To create the ICC Sydney Wine Collection, I led an expert panel in blind tasting more than 1,000 wines in seven days - it’s a hard life. That week proved to me that the quality of wines from NSW has improved immensely over the last decade.
While NSW’s mature wine regions continue to excel, the big story for me is the quality coming out of younger areas like the Southern Highlands, New England, Canberra District, Hilltops, Tumbarumba and Orange.
There are so many fantastic regions and wineries that it’s tough to pick just five to highlight, but here they are.
2015 Printhie Vintage Brut, Orange, NSW
If you went back a decade, you wouldn’t find much sparkling wine coming out of Orange. A couple of weeks ago however, Printhie took out the Best Sparkling wine at the Melbourne Royal Wine Show with their Swift label. I preferred this drop, as it’s so zesty and fresh with a hint of rosewater on the nose, followed by green apples and lemon. It’s great for starting a meal with and offers exceptional value.
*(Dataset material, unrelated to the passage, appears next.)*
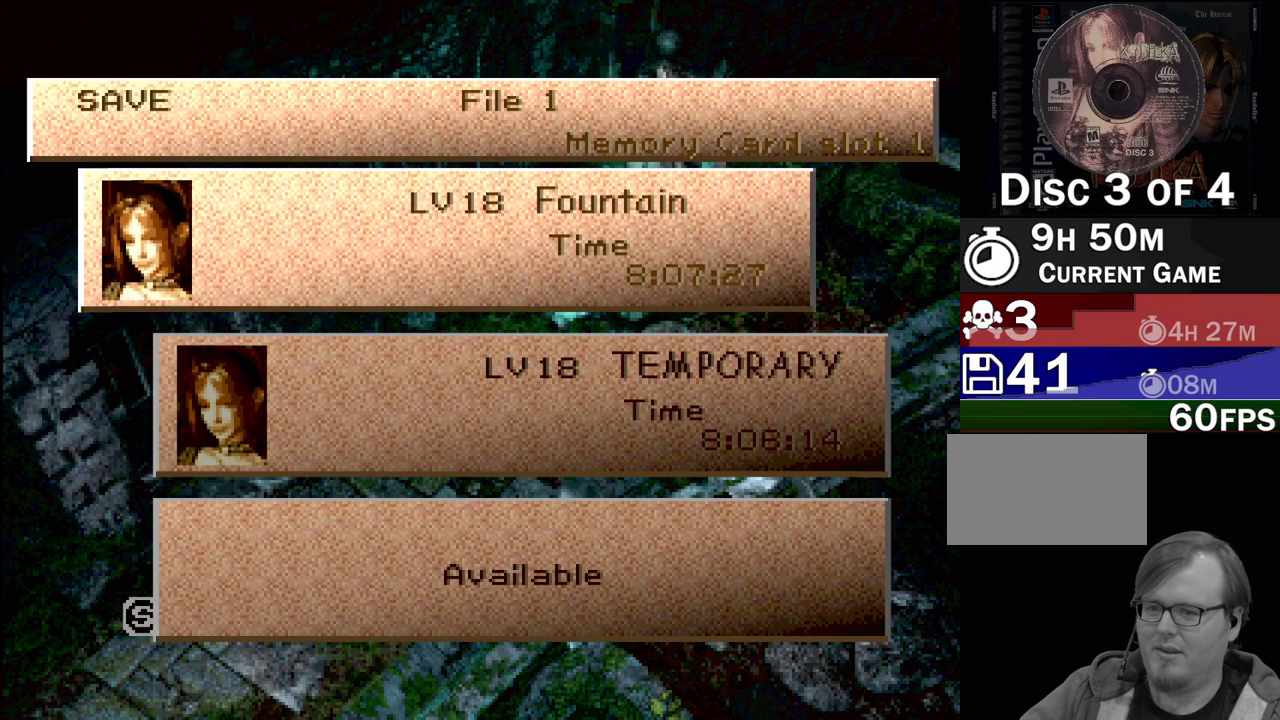
{"buttons": ["CROSS"], "events": [[17, "CROSS", "down"], [17, "DPAD_DOWN", "up"], [150, "CROSS", "up"], [433, "CROSS", "down"]]}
2014 Allandale Tempranillo, Hilltops, NSW
Allandale has been producing wine in the Hunter Valley since the 1970’s and has recently started to complement their classic Hunter Semillon, Chardonnay and Shiraz with alternative varieties from other NSW regions. This take on the classic Spanish grape stood out with a vibrant violet nose, black cherries, and sweet black grapes with a fresh lifted red cherry finish.
2016 De Iuliis Semillon, Hunter Valley, NSW
The Hunter Valley is rightly famous for its aged Semillons. More recently, a number of exciting winemakers have started to produce young and fresh versions highlighting the variety’s zesty acidity. The young Semillon from De Iuliis (pronounced de-you-lee-us) is a real showstopper. The aroma bursts with fresh tropical fruit and lime juice, and the light body features an array of citrus characters. It suits any occasion, so forget about sticking to the usual Sauvignon Blanc.
2016 Lark Hill Dark Horse White Blend, Canberra District, NSW
This blend of Marsanne, Roussane and Viognier really stood out amongst some fantastic drops during the tasting. That it is from a certified biodynamic and organic vineyard is an added bonus. The Dark Horse wines come from Murrumbateman, just north of Canberra, one of the most exciting regions in NSW. The liquid is pale and fresh with a floral honeysuckle aroma, followed by apricots with a rich body and some fresh green apple acidity to finish.
2011 Toppers Mountain Nebbiolo, New England, NSW
I would never have expected to run a blind tasting where the highest scoring Italian style wine came from 50 kilometres North of Armidale in New England. Toppers Mountain is one of the older vineyards in the region and has a brilliant range of award winning alternative varieties. Nebbiolo is a very difficult grape and needs a lot of skill in the vineyard to get the best from it and this really surprised me. The nose has rose petals and red cherries with more fresh red fruit on the palate and a lingering tannin aftertaste – a perfect match for charcuterie.